Prep Time: 20 mins | Bake Time: 90 mins | Inactive Time: 2-8 hours

PAVLOVA INGREDIENTS:

  • 250g granulated sugar

  • 150g egg whites

  • 1 teaspoon cornstarch

WHIPPED CREAM INGREDIENTS:

  • 2 1/2 cups heavy whipping cream

  • 1 tablespoon vanilla extract

BERRY TOPPING INGREDIENTS:

  • 110g blueberries

  • 150g diced strawberries, plus a few extra berries sliced thin for decoration

  • 75g granulated sugar

DIRECTIONS:

  1. Preheat the oven to 375F and line two baking sheets with parchment paper. Using a plate or any other round shape, trace an 8-inch circle on each piece of paper with a pencil, then flip the papers over so that the meringues don’t touch the pencil lead.

  2. Start making the meringues. First, heat the sugar in the oven until the sides start to melt (about 5 minutes). Hot sugar dissolves easier in the egg whites to make the meringue. While, the sugar is heating, add the egg whites to the bowl of your stand mixer. Make sure the bowl is VERY clean.
    Tip: wipe the bowl with a squeeze of lemon or a bit of white vinegar to make sure no oils remain in the bowl.
    Using the whisk attachment on low-medium speed, start beating the eggs until they become foamy. Turn the mixer speed up to medium-high until medium peaks form.

  3. By this point, your sugar should be heated enough and you can remove it from the oven. Turn the oven down to 250F. Then carefully & slowly start to add one spoon of heated sugar at a time to the egg whites with the mixer still on. Continue to beat the mixture until it’s thick and glossy, and it more than quadruples in size.

  4. Once you finish adding all the sugar, beat for another 2 minutes. Then add the cornstarch and beat for another few seconds until it’s incorporated. The meringue should be done, but you’ll know by the stiff peaks and you’ll be able to flip the bowl upside down without anything falling out.

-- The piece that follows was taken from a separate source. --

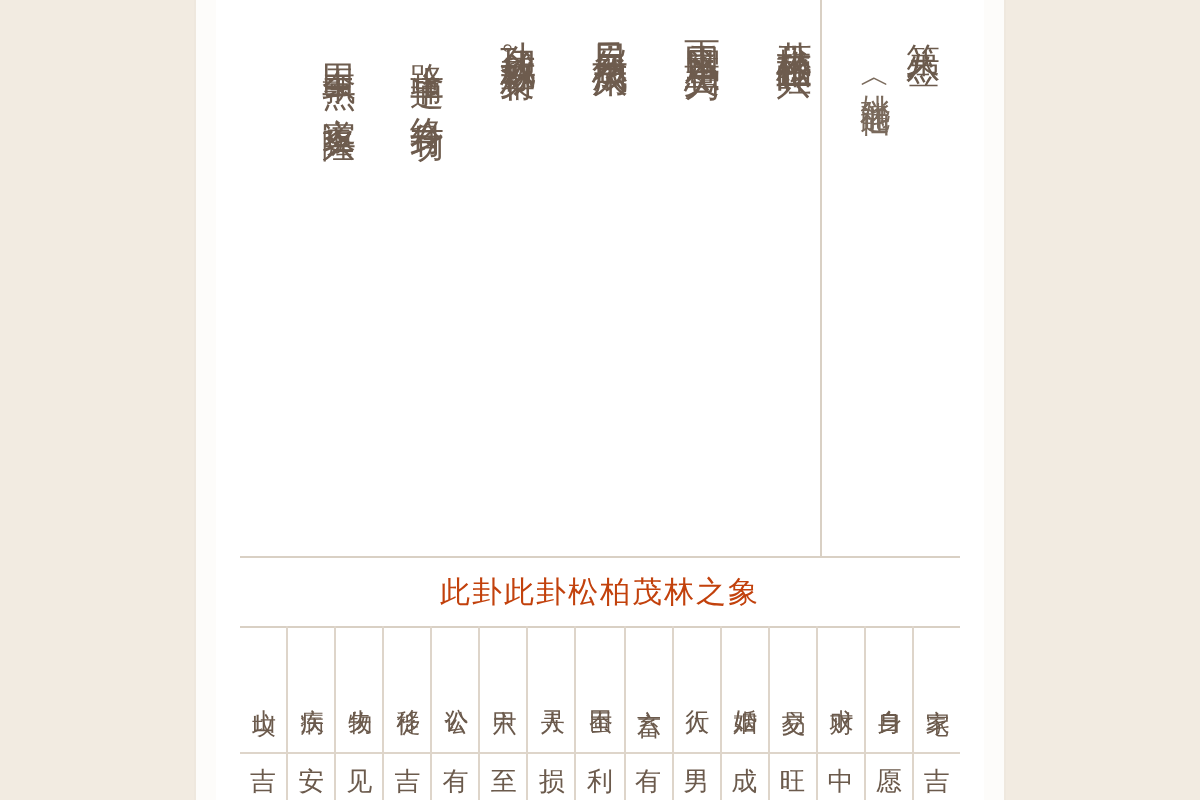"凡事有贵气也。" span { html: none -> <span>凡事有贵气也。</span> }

  5. Spoon the meringue onto the prepared baking sheets using the circles as a guide. Don’t worry if the top isn’t flat because it’ll get covered up by the cream & berry layers. Place the trays in a single layer in the oven for 90 minutes or until the top of the meringues are firm to the touch.
    Tip: don’t open the door too much or you’ll risk cracking the meringues with the temperature changes.

  6. Once the meringues are done, place them back in the oven and turn the oven off. Allow them to cool in the oven rather than at room temperature to help prevent cracking. Allow them to cool for at least 2 hours or overnight if possible.

  7. Prepare the berries. Add the berries & sugar to a bowl and mix together. Let it sit for 30-45 minutes, stirring occasionally.

  8. Prepare the whipped cream. Add the heavy whipping cream & vanilla extract to the bowl of your stand mixer. Using the whisk attachment, beat on medium-high speed until you have stiff peaks. Keep the whipped cream cool in the fridge until you’re ready to assemble.

  9. Assemble the pav! Carefully remove the first meringue from the parchment paper and place on your serving plate or stand. Add a layer of whipped cream, then a layer of berries. Remove the second meringue from the parchment paper, and pile it on top and repeat. I used a few more strawberries thinly sliced to decorate the edges, but you do you! I’d also recommend draining the juices or else it gets a bit messy. Pile high & enjoy!